= William Harrison Gallup =

American journalist and politician (1840–1929)

William Harrison Gallup (May 17, 1840 – October 26, 1929) was an American journalist and politician.

Gallup was born on May 17, 1840, in Summit, New York, to parents Nathan Gallup and Pamela Baird. After attending schools in Warnerville, Charlotteville, and Fredonia, and a seminary, he began teaching. In 1859, Gallup enrolled at the State and National Law School. Upon earning his law degree, he began practicing law in Newburgh. Gallup subsequently moved west, settling in Marshalltown, Iowa in May 1861, where he continued his practice of law for some time.

Gallup began his journalism career by acquiring the Marshalltown Times in October 1861. During the Siege of Vicksburg, Gallup transformed the Times into the first daily publication on the section of the Chicago and North Western Railway between Chicago and Council Bluffs. He moved to Boonsboro in December 1864 and founded the Boone Standard. By 1870, Gallup became publisher of Nevada, Iowa's Nevada Representative.

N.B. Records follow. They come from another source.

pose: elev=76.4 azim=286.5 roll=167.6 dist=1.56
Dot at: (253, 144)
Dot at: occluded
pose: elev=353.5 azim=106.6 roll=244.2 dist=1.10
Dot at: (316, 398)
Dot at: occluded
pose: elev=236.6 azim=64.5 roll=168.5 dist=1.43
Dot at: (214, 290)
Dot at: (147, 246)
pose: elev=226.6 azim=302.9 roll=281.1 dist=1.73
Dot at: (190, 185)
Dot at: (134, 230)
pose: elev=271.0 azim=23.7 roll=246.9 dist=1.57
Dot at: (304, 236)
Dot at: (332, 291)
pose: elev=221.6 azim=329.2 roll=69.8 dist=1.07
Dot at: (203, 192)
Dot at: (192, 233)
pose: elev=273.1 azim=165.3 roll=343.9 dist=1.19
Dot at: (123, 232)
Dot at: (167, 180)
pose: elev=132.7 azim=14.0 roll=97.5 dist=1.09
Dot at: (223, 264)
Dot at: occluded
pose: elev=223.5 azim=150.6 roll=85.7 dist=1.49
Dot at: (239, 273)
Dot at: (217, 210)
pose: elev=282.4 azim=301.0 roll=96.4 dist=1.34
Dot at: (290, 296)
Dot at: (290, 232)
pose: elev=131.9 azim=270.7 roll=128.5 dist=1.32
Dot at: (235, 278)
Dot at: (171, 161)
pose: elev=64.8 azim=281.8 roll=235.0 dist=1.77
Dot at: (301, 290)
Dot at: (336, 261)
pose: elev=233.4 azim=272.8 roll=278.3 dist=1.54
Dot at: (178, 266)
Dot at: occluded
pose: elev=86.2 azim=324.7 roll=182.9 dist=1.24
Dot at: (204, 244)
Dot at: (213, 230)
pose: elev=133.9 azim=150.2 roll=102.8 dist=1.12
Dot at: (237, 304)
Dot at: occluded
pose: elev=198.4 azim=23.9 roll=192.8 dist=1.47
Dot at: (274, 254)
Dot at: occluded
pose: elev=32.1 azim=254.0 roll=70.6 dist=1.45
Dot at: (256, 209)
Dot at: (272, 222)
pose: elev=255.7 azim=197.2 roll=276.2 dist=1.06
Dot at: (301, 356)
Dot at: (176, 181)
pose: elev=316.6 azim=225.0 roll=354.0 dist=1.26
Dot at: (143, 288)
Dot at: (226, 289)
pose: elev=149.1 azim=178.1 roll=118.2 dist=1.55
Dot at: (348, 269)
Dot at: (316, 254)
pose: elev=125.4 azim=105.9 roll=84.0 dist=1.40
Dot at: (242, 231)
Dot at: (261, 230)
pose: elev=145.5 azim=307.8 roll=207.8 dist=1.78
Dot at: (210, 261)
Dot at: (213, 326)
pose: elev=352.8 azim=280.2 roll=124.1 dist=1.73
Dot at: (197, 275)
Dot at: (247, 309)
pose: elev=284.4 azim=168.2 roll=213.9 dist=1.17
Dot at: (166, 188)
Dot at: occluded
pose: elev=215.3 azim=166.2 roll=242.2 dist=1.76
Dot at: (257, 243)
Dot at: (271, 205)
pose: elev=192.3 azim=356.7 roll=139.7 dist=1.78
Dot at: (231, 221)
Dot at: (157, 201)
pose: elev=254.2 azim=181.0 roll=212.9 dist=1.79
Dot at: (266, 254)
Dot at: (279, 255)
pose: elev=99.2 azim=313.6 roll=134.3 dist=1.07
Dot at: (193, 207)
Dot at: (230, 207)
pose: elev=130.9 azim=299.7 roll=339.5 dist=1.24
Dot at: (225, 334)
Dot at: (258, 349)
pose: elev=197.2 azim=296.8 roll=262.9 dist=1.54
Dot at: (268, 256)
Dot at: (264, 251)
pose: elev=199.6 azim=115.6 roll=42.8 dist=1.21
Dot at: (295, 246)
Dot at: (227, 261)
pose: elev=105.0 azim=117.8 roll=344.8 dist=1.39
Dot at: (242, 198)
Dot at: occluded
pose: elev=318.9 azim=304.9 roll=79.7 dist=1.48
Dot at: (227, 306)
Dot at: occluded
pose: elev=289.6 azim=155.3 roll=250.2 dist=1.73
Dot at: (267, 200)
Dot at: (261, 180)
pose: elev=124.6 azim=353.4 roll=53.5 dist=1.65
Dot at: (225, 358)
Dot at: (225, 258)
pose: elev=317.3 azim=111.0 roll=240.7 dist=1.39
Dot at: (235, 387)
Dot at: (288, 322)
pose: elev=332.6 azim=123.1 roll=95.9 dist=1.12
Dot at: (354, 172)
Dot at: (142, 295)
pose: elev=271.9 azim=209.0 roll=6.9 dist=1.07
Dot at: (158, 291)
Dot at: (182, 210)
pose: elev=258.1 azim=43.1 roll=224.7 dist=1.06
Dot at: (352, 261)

Gallup ran in the 1875 Iowa Senate election as a Republican and won the District 45 seat. He was redistricted in 1877 and remained on the Iowa Senate through 1880, retiring and vacating the District 33 seat. Between 1887 and 1892, Gallup owned the Perry Chief, headquartered in Perry, Iowa. Upon returning to Boone that year, Gallup invested in the Boone Republican, and became sole owner of that publication by 1896. Three years later, he founded the Monthly Review and Advertiser, serving as its publisher from February 1899 to March 1900. Gallup subsequently resumed editorial control and ownership of the Boone Standard in January 1902, retired in June 1908, and died at his home in Boone on October 26, 1929. Gallup was buried in Marshalltown's Riverside Cemetery, next to his wife, who had died in 1923.